The Small Broker/Dealer Is Not Dead…Yet

For the last several years, industry experts (and WealthManagement.com) have talked about the small independent broker/dealer as if it were an endangered species. Sure, many small b/ds—bogged down by increasing regulation, compliance costs, litigation, and competition—have closed their doors. But new data from Fishbowl Strategies suggests that a turnaround may be in the cards.  

In May, 15 broker/dealers went out of business, compared to 25 that closed up in May 2012 and 18 that shut down in May 2011, according to David Alsup, founder of Fishbowl Strategies, which tracks changes in firm registrations at FINRA. Meanwhile, 11 firms opened up in May, compared to six new firms in May of last year.

Alsup attributes the decline in b/d closings to the rise in the equity markets this year.
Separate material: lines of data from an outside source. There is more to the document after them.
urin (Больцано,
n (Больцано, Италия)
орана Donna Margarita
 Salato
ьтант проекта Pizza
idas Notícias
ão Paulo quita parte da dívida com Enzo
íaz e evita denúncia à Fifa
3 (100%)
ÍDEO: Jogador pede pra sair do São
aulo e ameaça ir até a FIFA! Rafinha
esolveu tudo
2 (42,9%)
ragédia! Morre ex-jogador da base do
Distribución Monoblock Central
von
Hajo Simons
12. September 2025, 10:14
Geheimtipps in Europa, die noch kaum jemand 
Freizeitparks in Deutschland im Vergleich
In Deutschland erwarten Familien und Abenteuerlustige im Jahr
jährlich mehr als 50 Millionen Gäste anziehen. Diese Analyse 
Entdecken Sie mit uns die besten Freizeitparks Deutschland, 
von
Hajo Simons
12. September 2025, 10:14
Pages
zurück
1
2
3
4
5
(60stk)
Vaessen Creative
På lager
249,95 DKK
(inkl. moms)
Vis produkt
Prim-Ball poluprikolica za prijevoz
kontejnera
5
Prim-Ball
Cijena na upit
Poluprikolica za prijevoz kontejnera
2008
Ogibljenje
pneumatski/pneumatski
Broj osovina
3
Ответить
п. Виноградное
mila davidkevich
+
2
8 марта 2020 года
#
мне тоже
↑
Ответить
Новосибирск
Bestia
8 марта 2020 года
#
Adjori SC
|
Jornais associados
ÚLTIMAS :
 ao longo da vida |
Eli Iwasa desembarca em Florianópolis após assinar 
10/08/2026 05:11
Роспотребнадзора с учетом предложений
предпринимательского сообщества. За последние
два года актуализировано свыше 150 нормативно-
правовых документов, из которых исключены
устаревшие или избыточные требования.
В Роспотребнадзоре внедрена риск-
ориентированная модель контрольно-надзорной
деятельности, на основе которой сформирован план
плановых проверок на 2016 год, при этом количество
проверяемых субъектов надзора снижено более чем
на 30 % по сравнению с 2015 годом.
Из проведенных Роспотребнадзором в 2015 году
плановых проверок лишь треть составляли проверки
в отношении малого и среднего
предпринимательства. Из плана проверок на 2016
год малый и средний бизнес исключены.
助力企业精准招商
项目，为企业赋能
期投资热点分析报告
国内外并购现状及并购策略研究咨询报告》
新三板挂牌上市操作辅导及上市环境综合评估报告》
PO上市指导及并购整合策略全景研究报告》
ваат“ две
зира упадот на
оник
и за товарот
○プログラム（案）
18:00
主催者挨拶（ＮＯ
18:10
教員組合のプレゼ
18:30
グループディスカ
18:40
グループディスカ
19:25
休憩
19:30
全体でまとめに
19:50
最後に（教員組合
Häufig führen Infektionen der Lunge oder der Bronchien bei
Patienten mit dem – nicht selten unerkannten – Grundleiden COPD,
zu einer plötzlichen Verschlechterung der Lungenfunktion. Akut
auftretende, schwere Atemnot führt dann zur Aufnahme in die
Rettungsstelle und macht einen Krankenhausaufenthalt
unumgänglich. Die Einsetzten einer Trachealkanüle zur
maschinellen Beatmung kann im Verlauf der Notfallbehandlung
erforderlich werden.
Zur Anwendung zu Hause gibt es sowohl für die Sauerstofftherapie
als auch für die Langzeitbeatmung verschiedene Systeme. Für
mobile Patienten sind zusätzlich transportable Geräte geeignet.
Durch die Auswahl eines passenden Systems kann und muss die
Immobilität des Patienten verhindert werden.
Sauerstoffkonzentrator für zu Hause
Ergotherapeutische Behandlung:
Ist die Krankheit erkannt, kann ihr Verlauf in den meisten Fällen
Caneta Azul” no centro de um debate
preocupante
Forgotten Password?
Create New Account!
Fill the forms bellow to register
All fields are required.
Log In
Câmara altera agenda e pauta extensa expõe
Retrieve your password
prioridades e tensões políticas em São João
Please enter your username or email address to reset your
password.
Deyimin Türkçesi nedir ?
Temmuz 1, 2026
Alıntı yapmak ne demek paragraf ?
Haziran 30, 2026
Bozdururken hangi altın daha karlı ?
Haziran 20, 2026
An increase in trading activity has given a much-needed lift to b/ds’ margins. “You have a market up, very strong, so there’s a little more profitability.”

Another good sign is that the gap between the number of firms opening and closing is narrowing, Alsup said. The three-year average has dropped to 11.4 new formations and 24.8 closures per month. And while the 12-month ratio is still a net loss (155 firms), that loss has declined year over year. (See chart, below.)

But the trend that people aren’t opening up as many new b/ds as they used to continues, and Alsup expects that number to waver around 11 each month until the end of the year.   

“The overhead from the standpoint of overregulation is so difficult to get a new firm admitted to FINRA,” Alsup said. “It’s much more difficult than it used to be.”

Despite the slowing trend of b/d closings, Alsup still doesn’t have much hope for the small broker/dealer. He expects the industry to continue to consolidate, and for small firms to be gobbled up by others to survive.

“You’ve got to get bigger,” he said. “Unless you’re in a real narrow niche where you’re managing hundreds of millions, with a sidebar RIA, you’ve got to add personnel. You need compliance people; you need back-office people. It takes manpower; it takes money to do this.”